Die Bahn hatte am Montag keine Details zu Notfallplänen genannt. Beim jüngsten GDL-Lokführer-Streik vor sechs Jahren hatte man einen Notfahrplan erstellt, um zumindest etwas Betrieb aufrechtzuerhalten. Im Fernverkehr konnte etwa ein Drittel der Züge fahren, vor allem auf den Hauptstrecken vom Ruhrgebiet nach Osten sowie von Hamburg nach Süden. Auch im Regionalverkehr und bei S-Bahnen dürfte bei einem Lokführerstreik ein Großteil der Züge ausfallen. Der gestörte Betriebsablauf könnte dann auch bei Konkurrenten der Deutschen Bahn zu Einschränkungen führen.

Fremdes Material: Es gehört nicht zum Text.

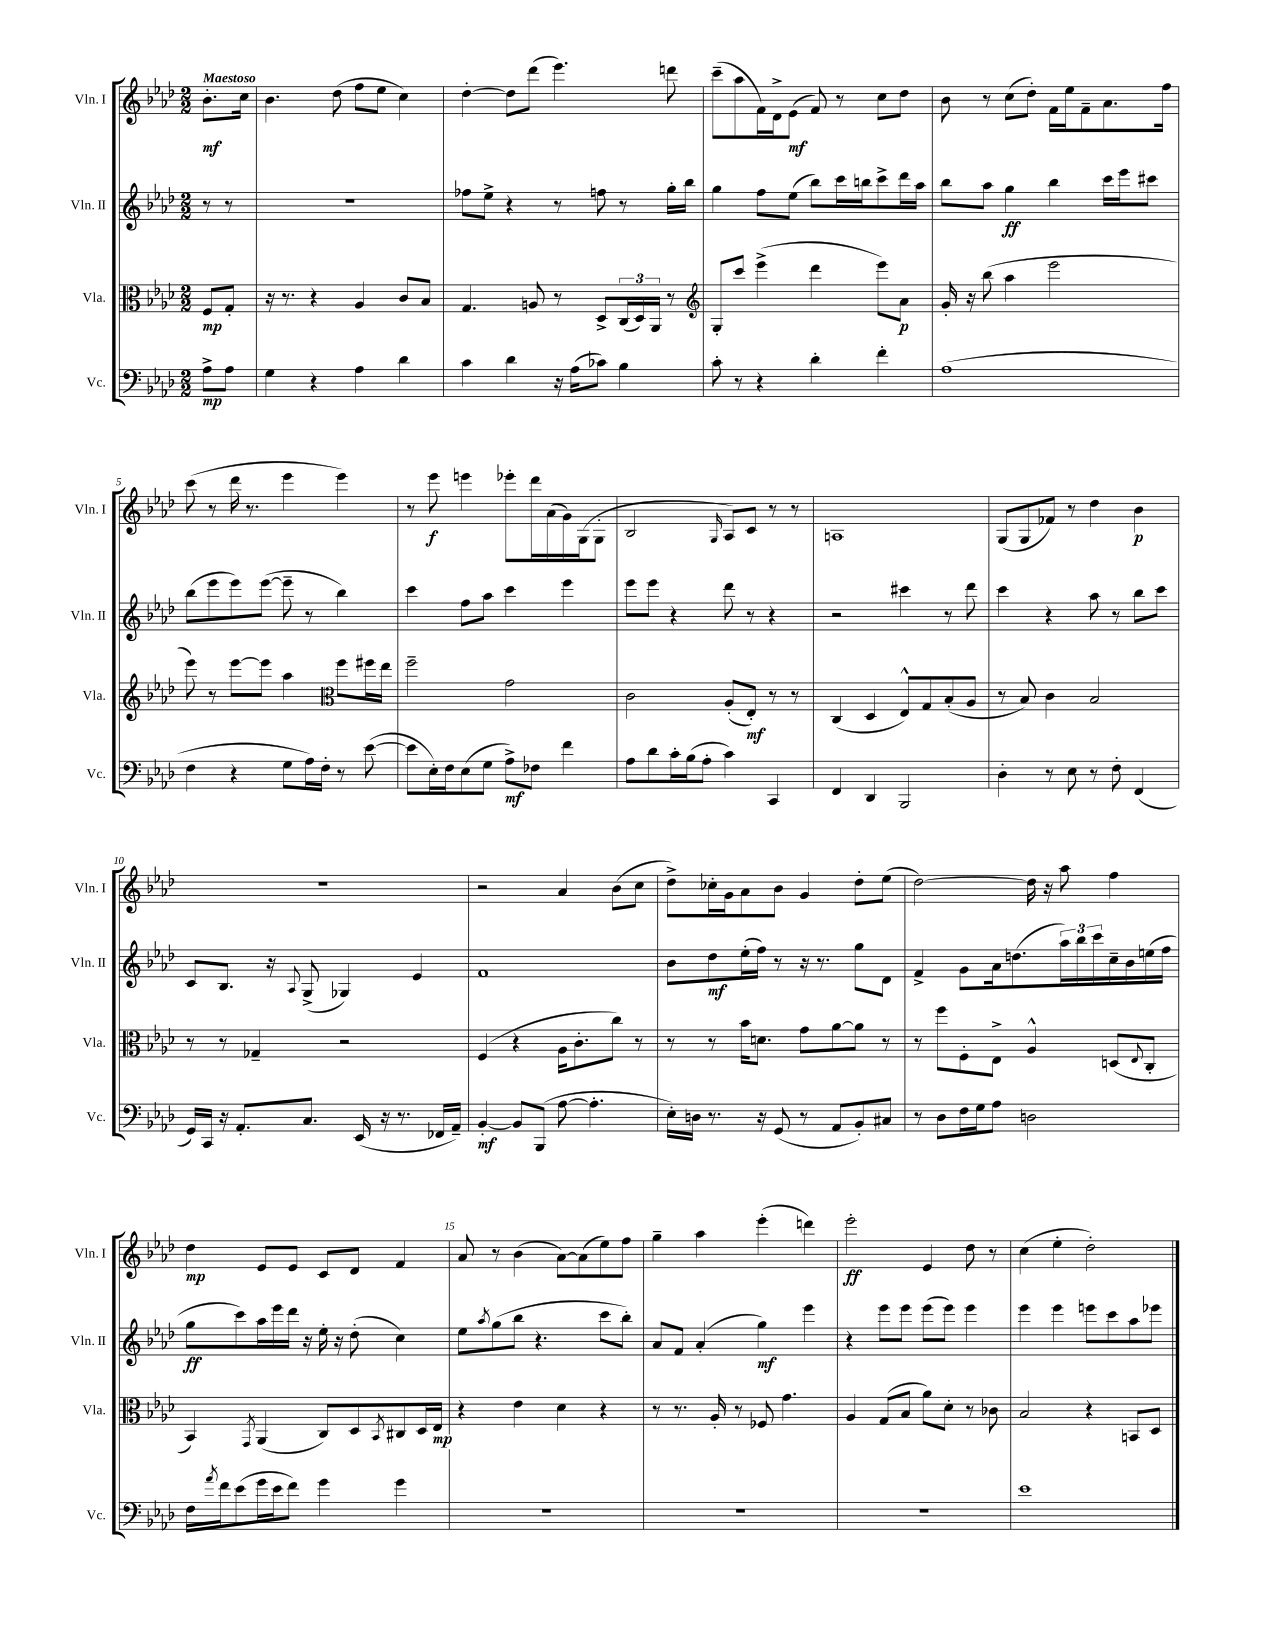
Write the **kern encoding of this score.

**kern	**kern	**kern	**kern
*staff4	*staff3	*staff2	*staff1
*clefF4	*clefC3	*clefG2	*clefG2
*k[b-e-a-d-]	*k[b-e-a-d-]	*k[b-e-a-d-]	*k[b-e-a-d-]
*M2/2	*M2/2	*M2/2	*M2/2
8A-^	8F	8r	8.b-'
8A-	8G'	8r	.
.	.	.	16cc
=	=	=	=
4G	16r	1r	4.b-
.	8.r	.	.
4r	4r	.	.
.	.	.	(8dd-
4A-	4A-	.	8ff
.	.	.	8ee-
4d-	8c	.	4cc)
.	8B-	.	.
=	=	=	=
4c	4.G	8ff-	[4dd-'
.	.	8ee-^	.
4d-	.	4r	8dd-]
.	8A	.	(8ddd-
16r	8r	8r	4.eee-)
(16A-	.	.	.
8c-)	8D-^	8ff	.
4B-	(24C	8r	.
.	24D-)	.	.
.	24AA-	.	.
.	8r	16gg'	8ddd
.	.	16bb-	.
=	=	=	=
*	*clefG2	*	*
8c'	8G'	4gg	(8ccc~
8r	8ccc	.	8aa-
4r	(4eee-^	8ff	16f)
.	.	.	16d-^
.	.	(8ee-	(8e-
4d-'	4ddd-	8bb-)	8f)
.	.	16ccc	8r
.	.	16bb	.
4f'	8eee-)	8ccc^	8cc
.	8a-	16ddd-	8dd-
.	.	16aa-	.
=	=	=	=
(1A-	16g'	8bb-	8b-
.	16r	.	.
.	(8bb-	8aa-	8r
.	4aa-	4gg	(8cc
.	.	.	8dd-')
.	2eee-	4bb-	16f
.	.	.	16ee-
.	.	.	8f~
.	.	16ccc	8.a-
.	.	16eee-	.
.	.	8ccc#	.
.	.	.	16ff
=	=	=	=
4F	8eee-)	(8bb-	(8ccc
.	8r	8eee-	8r
4r	[8eee-	8eee-)	16ddd-
.	.	.	8.r
.	8eee-]	([8eee-	.
8G	4aa-	8eee-~]	4eee-
16A-)	.	8r	.
16F'	.	.	.
*	*clefC3	*	*
8r	8ff	4bb-)	4eee-)
([8e-	16ff#	.	.
.	16ee-	.	.
=	=	=	=
8e-]	2ff~	4ccc	8r
16E-')	.	.	8eee-
16F	.	.	.
(8E-	.	8ff	4eee
8G	.	8aa-	.
8A-^)	2g	4ccc	8eee-'
8F-	.	.	16ddd-
.	.	.	(16a-
4f	.	4eee-	16g)
.	.	.	(16G
.	.	.	8G'
=	=	=	=
8A-	2c	8eee-	2B-
8d-	.	8eee-	.
16c'	.	4r	.
(16B-	.	.	.
8A-'	.	.	.
.	.	.	16qqG
4c)	(8A-'	8ddd-	8A-)
.	8E-')	8r	8c
4CC	8r	4r	8r
.	8r	.	8r
=	=	=	=
4FF	(4C	2r	1A
4DD-	4D-	.	.
2BBB-	8E-^^)	4ccc#	.
.	8G	.	.
.	(8B-'	8r	.
.	8A-	8ddd-	.
=	=	=	=
4D-'	8r	4ccc	(8G
.	8B-)	.	8G
8r	4c	4r	8f-)
8E-	.	.	8r
8r	2B-	8aa-	4dd-
8F'	.	8r	.
(4FF	.	8bb-	4b-
.	.	8ccc	.
=	=	=	=
16GG)	8r	8c	1r
16CC	.	.	.
16r	8r	8.B-	.
8.AA-'	.	.	.
.	4G-~	.	.
.	.	16r	.
.	.	8qqA-	.
8.C	.	(8G^	.
.	2r	4G-)	.
(16EE-	.	.	.
16r	.	.	.
8.r	.	.	.
.	.	4e-	.
16FF-	.	.	.
16AA-~)	.	.	.
=	=	=	=
[4BB-'	(4F	1f	2r
8BB-]	4r	.	.
(8BBB-	.	.	.
[8A-	16A-	.	4a-
.	8.c'	.	.
4.A-']	.	.	.
.	8cc)	.	(8b-
.	8r	.	8cc
=	=	=	=
16E-')	8r	8b-	8dd-^)
16D	.	.	.
8.r	8r	8dd-	16cc-'
.	.	.	16g
.	16b-	(16ee-'	8a-
16r	8.d	16ff)	.
(8GG	.	8r	8b-
8r	8g	16r	4g
.	.	8.r	.
8AA-	[8a-	.	.
8BB-')	8a-]	8gg	8dd-'
8C#	8r	8d-	(8ee-
=	=	=	=
8r	8r	4f^	[2dd-)
8D-	8ff	.	.
16F	8F'	8g	.
16G	.	.	.
8A-	8E-^	16a-	.
.	.	(8.dd	.
2D	4A-^^	.	16dd-]
.	.	.	16r
.	.	24aa-)	8aa-
.	.	24bb-	.
.	.	24ccc	.
.	(8D	16cc~	4ff
.	.	16b-	.
.	8qqE-	.	.
.	8C'	(16ee	.
.	.	16ff	.
=	=	=	=
16F	4BB-)	8gg	4dd-
8qa-	.	.	.
16f	.	.	.
(8e-	.	8ccc)	.
.	8qGG	.	.
16g	(4AA-	16aa-	8e-
16e-	.	16eee-	.
8f)	.	16ddd-	8e-
.	.	16r	.
4g	8C)	16ee-'	8c
.	.	16r	.
.	8D-	(8dd-'	8d-
.	8qBB-	.	.
4g	8C#	4cc)	4f
.	16D-	.	.
.	16E-	.	.
=	=	=	=
1r	4r	8ee-	8a-
.	.	8qaa-	.
.	.	(8gg	8r
.	4e-	8bb-	(4b-
.	.	4.r	.
.	4d-	.	[8a-)
.	.	.	(8a-]
.	4r	8ccc	8ee-)
.	.	8bb-')	8ff
=	=	=	=
1r	8r	8a-	4gg~
.	8.r	8f	.
.	.	(4a-'	4aa-
.	16A-'	.	.
.	8r	.	.
.	8F-	4gg)	(4eee-'
.	4.g	.	.
.	.	4eee-	4ddd)
=	=	=	=
1r	4A-	4r	2eee-'
.	(8G	8eee-	.
.	8B-	8eee-	.
.	8a-)	(8eee-	4e-
.	8d-'	8eee-)	.
.	8r	4eee-	8dd-
.	8c-	.	8r
=	=	=	=
1e-	2B-	4eee-	(4cc
.	.	4eee-	4ee-'
.	4r	8eee	2dd-')
.	.	8ccc	.
.	8BB	8aa-	.
.	8D-	8eee-	.
==	==	==	==
*-	*-	*-	*-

Machtkampf zwischen GDL und EVG tobt weiter
Neben dem Streit über Einkommenszuwächse tobt im Konzern ein Machtkampf zwischen der GDL und der größeren Eisenbahn- und Verkehrsgewerkschaft (EVG). Für die GDL sind hohe Tarifabschlüsse für möglichst viele Berufsgruppen und Beschäftigte eine Frage des Überlebens und der künftigen Wachstumsmöglichkeiten. Denn die Bahn muss das Tarifeinheitsgesetz umsetzen. In den rund 300 Betrieben des Unternehmens soll danach nur noch der Tarifvertrag der jeweils größeren Gewerkschaft zur Anwendung kommen. Meist ist das die EVG.
EVG-Chef Klaus-Dieter Hommel warf der Konkurrenz-Gewerkschaft vor, den Bahnkonzern spalten zu wollen. Die harte Tarifauseinandersetzung solle jetzt doch noch für mehr Mitglieder bei der GDL sorgen. «Diese GDL kämpft um ihr Überleben und nimmt dabei den Verlust von Arbeitsplätzen und die Verschlechterung von Beschäftigungsbedingungen in Kauf», sagte Hommel. Es sei «höchste Zeit», dass alle Beteiligten Verantwortung übernähmen und an den Verhandlungstisch kommen.
Der Ausstand der Lokführer ist der erste Streik bei der Bahn seit Dezember 2018, als die EVG ihre Mitglieder zum Arbeitskampf aufrief. Weitaus härter verlief der GDL-Streik 2014 und 2015. In acht sich steigernden Wellen legten die Lokführer unter Weselskys Führung die Arbeit nieder und weite Teile des Streckennetzes lahm.
Die EVG hatte schon im vergangenen Herbst einen Tarifabschluss mit der Bahn unterschrieben. Dieses Jahr gab es eine Nullrunde. Anfang 2022 erhalten die Beschäftigten 1,5 Prozent mehr Geld. Betriebsbedingte Kündigungen sind ausgeschlossen.